The rapid rate of technological advances means many companies – even the smallest – are using advanced technology that would have been unimaginable even a few years ago. This shows no signs of abating as new and evolving tech is a constant; businesses now have to be permanently alive to new developments and ready to implement modern technology including software, in order to remain current and to stay ahead of competitors.
Preparation is key along with a willingness to embrace the changes that new tech ushers in, something which is true of both business owners and employees, who must move with the times and be ready and willing to adapt to the changes that new technology brings.
People working in accounting for their company 30 years ago couldn’t have known, for example, that from using a then-new dedicated software package loaded onto their PC they’d now be using cloud-based software capable of a multitude of finance-related tasks such as handling tax administration and inventory management.
How to prepare
It’s as much about having the right approach to tech changes as a set routine in place.
When new tech is considered, it’s important for all concerned within the organization to be prepared to work with it; this comes from staff understanding why it’s necessary for the company to adopt a particular technology to make recommendations on new elements that will improve overall business processes as well as service offerings.
A positive approach is better than the fear-based type; for example, it’s far better to extol the benefits of new tech in terms of, say, saving time and improving profitability than saying “we’ll be left behind if we don’t use it”. The ‘left behind’ argument may well be true but it’s not ideal to overdo its use with staff and might well not be particularly motivating.
Introducing new technology, ahead of time, can be the difference between a well-rounded business and one that is frantically playing catch up with both – competitors and within its specific industry.
The changing culture
By promoting a business-wide culture and philosophy of ‘change is good’ (along perhaps with other positives such as ‘ongoing learning’ and ‘growth’), those working in the business naturally welcome new tech rather than fear it or begrudge the upheaval it may cause at first, and the possible future changes it may make to work activities.
This cultural outlook can be supported by training not just when new tech comes in, but on an ongoing basis so staff learns how to get more out of the tech, be comfortable with it and get used to the inevitable changes to work routines as it evolves.
Highlighting the benefits of new tech changes can be another way of encouraging employees to embrace change. Offering things such as flexible and remote working can be a great way to get employees on board, whilst also broadening the benefits package offered by the business.
Certain major tech requires a period of setting up and implementation, and good project management will contribute to bringing new tech on stream smoothly and efficiently.
This will help staff think positively about it as opposed to possible resentments caused through haphazard installations that leave workers confused, so making it more difficult for them to do their jobs as they grapple with the new technology.

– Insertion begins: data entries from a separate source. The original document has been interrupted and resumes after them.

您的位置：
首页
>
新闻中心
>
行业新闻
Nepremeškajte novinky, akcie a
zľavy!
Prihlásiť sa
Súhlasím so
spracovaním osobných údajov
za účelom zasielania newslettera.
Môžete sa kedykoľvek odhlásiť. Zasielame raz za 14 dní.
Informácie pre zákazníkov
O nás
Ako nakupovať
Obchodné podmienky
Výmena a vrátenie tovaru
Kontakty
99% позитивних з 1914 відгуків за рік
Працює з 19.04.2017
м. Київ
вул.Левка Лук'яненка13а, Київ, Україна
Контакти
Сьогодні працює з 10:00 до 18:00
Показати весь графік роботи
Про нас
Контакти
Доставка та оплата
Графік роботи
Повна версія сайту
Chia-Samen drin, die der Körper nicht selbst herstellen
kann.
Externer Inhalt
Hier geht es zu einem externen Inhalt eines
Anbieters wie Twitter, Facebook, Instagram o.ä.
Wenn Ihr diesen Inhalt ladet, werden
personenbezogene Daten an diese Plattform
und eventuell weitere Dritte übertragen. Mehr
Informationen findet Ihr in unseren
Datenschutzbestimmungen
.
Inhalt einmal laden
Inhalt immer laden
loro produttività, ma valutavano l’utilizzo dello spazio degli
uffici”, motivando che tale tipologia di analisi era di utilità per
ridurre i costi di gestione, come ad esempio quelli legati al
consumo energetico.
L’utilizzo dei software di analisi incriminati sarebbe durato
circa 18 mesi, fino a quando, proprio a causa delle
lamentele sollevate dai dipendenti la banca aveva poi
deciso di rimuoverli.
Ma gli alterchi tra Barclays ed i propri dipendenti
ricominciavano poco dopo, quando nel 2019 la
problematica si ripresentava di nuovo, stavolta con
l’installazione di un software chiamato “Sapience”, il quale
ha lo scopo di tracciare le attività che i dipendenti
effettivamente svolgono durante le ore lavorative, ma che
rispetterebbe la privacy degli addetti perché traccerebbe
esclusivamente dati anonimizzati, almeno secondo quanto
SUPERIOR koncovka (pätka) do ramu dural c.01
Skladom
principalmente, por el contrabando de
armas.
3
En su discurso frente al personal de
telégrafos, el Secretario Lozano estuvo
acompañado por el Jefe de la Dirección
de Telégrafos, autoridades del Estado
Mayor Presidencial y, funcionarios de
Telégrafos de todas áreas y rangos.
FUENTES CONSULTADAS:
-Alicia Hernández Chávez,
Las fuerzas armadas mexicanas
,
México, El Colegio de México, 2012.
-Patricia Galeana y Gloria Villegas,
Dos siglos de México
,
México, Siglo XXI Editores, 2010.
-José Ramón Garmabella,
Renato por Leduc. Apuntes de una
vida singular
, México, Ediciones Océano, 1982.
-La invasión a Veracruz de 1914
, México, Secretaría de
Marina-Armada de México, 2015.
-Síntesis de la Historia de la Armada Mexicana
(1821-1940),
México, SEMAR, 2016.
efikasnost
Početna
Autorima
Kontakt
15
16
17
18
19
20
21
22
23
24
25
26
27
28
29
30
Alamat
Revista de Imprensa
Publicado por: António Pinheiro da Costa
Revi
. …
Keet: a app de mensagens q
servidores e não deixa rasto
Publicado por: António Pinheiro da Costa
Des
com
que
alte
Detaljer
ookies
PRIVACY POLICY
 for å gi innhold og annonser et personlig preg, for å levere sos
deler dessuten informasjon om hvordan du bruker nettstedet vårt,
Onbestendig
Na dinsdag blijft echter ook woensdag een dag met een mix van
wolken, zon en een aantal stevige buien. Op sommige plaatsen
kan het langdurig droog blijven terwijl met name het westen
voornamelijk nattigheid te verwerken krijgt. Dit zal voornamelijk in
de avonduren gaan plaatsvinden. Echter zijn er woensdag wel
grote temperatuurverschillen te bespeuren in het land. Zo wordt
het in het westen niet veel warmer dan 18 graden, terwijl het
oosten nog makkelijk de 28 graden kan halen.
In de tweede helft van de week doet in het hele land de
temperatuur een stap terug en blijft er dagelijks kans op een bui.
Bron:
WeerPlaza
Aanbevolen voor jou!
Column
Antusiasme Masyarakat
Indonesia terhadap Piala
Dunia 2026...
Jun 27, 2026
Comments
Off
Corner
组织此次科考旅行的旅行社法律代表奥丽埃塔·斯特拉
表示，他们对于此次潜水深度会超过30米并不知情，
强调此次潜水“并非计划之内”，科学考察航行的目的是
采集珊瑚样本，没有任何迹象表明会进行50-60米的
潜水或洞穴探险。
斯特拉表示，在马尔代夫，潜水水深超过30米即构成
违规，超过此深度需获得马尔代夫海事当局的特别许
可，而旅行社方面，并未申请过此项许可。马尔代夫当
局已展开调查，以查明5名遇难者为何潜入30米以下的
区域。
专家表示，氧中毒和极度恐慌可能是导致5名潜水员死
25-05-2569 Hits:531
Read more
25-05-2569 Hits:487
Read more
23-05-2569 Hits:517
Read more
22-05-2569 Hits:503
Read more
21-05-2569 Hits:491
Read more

A strong plan of action as well as incorporating employees into the changes will enable them to feel a part of the process change, whilst also allowing a forum for discussion and suggestion, only further benefiting the business and allowing a wider acceptance of the new elements.
The ‘pain before gain’ principle
Despite a willingness to change and good project management, it’s fair to say some new tech can feel like taking backward steps at first while people acclimatize and learn how to use it efficiently.
It’s important to have patience and, as importantly, demonstrate to staff that it’s accepted that it may take a while for them to make the most of new innovations. No one can expect to adapt and successfully use new systems right away and a settling in period is needed to allow everyone to feel confident and to be engaged with new business processes.
Knowing that the benefits of new tech will more than outweigh the few months of familiarization, and instilling this into staff members, will help ensure the adoption of new tech is as harmonious as possible.
Selling the benefits
Before new tech is brought in, it’s very important that staff understand why it’s being done and how it’ll benefit the company – this is all part of an effective ‘tech implementation’ methodology.
It’s not always obvious why new technology is coming on stream, so it’s important that staff see the big picture so as to empathize with the need for the new tech rather than view it as a hindrance.